Create Stories LLM Data Product
- Select Tag based resource group
- Resource types:
  - AWS::Glue::Job
  - AWS::Glue::Crawler
  - AWS::StepFunctions::StateMachine
- Tag filters (Key=Value)
  - meshlens:data-product=stories-llm
- Group Tags (Key=Value):
  - meshlens:domain=StoriesDomain
  - meshlens:team=LLMDataCurationTeam
  - meshlens:data-product=self
  - meshlens:data-product:quality-threshold=8
  - meshlens:data-product:shelf-life=7
- Name: stories-llm
- Select Preview group resources, confirm.
Create Stories Domain
- Select Tag based resource group
- Resource types:
  - AWS::ResourceGroups::Group
- Tag filters: (Key=Value)
  - meshlens:domain=StoriesDomain
- Group Tags (Key=Value):
  - meshlens:domain=self
- Name: StoriesDomain
- Select Preview group resources, confirm.

MeshLens Catalog

We can now see our integrated metadata displaying insights in MeshLens catalog.

Graph

Navigate to /mesh and select Team and Role entities

ML Data Products Mesh Overall

Note

This view shows all domains and top level entities from resources including from other tutorials. You might see differently depending on your integrated resources.

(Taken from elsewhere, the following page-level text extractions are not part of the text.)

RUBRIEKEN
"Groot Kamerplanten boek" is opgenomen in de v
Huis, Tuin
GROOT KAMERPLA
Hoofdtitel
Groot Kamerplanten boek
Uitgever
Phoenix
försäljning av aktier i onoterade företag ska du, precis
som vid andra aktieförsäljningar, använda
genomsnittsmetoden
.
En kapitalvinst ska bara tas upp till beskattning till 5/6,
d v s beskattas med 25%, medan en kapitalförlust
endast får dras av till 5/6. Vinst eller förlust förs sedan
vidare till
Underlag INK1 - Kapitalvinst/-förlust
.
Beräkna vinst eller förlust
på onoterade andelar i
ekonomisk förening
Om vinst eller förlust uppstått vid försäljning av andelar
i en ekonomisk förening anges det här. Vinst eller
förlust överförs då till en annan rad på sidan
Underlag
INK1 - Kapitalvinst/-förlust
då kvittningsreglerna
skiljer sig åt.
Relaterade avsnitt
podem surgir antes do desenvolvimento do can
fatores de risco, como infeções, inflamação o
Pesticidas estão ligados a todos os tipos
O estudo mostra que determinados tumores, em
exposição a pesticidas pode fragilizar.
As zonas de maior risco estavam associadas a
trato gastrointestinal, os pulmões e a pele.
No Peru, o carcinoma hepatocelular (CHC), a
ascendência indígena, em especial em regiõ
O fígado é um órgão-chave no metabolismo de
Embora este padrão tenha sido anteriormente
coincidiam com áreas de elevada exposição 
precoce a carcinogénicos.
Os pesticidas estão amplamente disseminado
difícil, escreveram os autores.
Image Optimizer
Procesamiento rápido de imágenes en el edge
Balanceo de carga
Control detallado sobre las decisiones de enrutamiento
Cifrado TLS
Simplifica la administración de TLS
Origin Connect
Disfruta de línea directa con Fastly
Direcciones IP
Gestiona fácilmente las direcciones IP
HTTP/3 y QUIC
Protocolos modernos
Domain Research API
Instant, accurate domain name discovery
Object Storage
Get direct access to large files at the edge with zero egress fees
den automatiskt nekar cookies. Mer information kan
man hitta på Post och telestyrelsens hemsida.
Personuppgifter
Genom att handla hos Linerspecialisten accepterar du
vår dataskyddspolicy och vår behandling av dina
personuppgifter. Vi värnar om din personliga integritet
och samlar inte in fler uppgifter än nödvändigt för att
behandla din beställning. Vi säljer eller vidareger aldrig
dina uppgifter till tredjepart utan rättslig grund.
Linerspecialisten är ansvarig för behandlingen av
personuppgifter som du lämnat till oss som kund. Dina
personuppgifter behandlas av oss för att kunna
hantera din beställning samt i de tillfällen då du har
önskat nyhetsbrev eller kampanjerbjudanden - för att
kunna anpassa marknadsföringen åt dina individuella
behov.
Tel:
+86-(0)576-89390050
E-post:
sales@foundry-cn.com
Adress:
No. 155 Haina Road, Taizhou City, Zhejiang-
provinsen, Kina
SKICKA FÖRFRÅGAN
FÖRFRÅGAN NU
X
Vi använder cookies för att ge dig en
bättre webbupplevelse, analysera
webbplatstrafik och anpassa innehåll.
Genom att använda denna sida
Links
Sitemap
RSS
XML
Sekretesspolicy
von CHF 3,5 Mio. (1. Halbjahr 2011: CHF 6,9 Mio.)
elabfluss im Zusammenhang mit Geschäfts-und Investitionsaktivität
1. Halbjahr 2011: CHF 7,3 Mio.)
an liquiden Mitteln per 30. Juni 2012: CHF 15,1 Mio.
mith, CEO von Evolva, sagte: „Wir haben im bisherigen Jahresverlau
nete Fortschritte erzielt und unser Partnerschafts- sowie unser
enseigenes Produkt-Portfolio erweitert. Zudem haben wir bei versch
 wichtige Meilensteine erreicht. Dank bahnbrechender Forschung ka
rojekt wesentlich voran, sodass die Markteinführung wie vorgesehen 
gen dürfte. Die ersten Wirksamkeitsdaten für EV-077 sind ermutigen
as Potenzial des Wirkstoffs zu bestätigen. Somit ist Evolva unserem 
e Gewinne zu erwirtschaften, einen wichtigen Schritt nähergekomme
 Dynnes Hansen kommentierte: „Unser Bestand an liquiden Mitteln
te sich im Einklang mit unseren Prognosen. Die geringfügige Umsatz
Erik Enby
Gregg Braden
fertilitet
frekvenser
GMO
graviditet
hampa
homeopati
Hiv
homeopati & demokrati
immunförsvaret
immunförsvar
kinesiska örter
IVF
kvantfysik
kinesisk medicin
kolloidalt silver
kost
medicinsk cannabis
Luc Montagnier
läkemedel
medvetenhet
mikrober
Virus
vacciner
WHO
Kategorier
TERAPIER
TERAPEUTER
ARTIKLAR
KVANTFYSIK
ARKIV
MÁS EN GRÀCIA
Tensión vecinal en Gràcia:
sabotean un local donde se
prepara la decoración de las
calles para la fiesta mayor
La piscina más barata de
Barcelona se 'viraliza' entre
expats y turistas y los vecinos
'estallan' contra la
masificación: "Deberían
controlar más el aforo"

Zoom into the Stories Domain.

ML Data Products Mesh

Data Product Details

Click on the stories-llm data product or select it from the search box. The view will switch to showing “neighbors” of the data product.

Stories LLM Data Product

Select Inputs tab from details pane. To view the details of raw_stories dataset, select it from the list.

Stories LLLM Input

Click on the link under Quality Results URL to view the Data Quality tab in Glue.

Stories LLLM Input DQ

👏 Congratulations, you completed the LLM Data Products tutorial of MeshLens!